Munster coach Declan Kidney celebrates victory over Toulouse
Declan Kidney admitted feelings were running high after ending his reign as Munster coach by guiding the province to a second Heineken Cup triumph.
"It was an emotional dressing room - it was a special place to be," he said after the 16-13 win over Toulouse.
Kidney, now taking over as Ireland boss, added: "To win this trophy once is special, but twice is a dream.
"You have good days and some tough days, but not many teams finish on top against Toulouse."
Munster's Alan Quinlan said his side had been forced to dig in after coming under early pressure in the final in Cardiff's Millennium Stadium.
"Toulouse had us on the rack for the first 15 minutes and we had to hold on to avoid conceding more scores," said the man-of-the-match Quinlan.
"The amount of work which has gone into this has been immense and I count myself lucky to be a part of this team.
"We had great support from people who believed in us."
Munster captain Paul O'Connell added: "I think it is more satisfying than last time.

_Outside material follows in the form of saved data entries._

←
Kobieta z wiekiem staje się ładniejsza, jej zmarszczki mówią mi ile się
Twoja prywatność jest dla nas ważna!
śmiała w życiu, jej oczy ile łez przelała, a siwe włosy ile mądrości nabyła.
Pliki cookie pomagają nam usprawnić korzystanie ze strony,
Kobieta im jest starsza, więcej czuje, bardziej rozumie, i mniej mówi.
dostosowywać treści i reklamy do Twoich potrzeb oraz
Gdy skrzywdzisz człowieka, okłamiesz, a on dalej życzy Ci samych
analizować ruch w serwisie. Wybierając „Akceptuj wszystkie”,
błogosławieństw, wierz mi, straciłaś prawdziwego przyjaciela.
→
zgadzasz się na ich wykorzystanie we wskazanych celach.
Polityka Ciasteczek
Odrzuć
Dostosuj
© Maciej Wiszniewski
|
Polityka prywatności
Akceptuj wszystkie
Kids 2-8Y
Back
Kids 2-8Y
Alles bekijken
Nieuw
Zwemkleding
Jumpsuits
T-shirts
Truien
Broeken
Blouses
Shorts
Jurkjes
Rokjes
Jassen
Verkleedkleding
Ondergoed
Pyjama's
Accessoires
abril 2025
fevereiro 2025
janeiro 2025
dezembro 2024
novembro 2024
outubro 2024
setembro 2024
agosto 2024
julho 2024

"We have an incredible bunch of people and you feel a pressure when you wear the jersey which is so special to all of us.
"It was tough campaign and it is just incredible. We have shown bottle and courage and great mental strength today."
Toulouse coach Guy Noves said: "We put them under a lot of pressure for the first 25 minutes or so. We were there in terms of physicality.
"We know Munster are a team of great quality, but I felt a turning point was the yellow card for Fabien Pelous."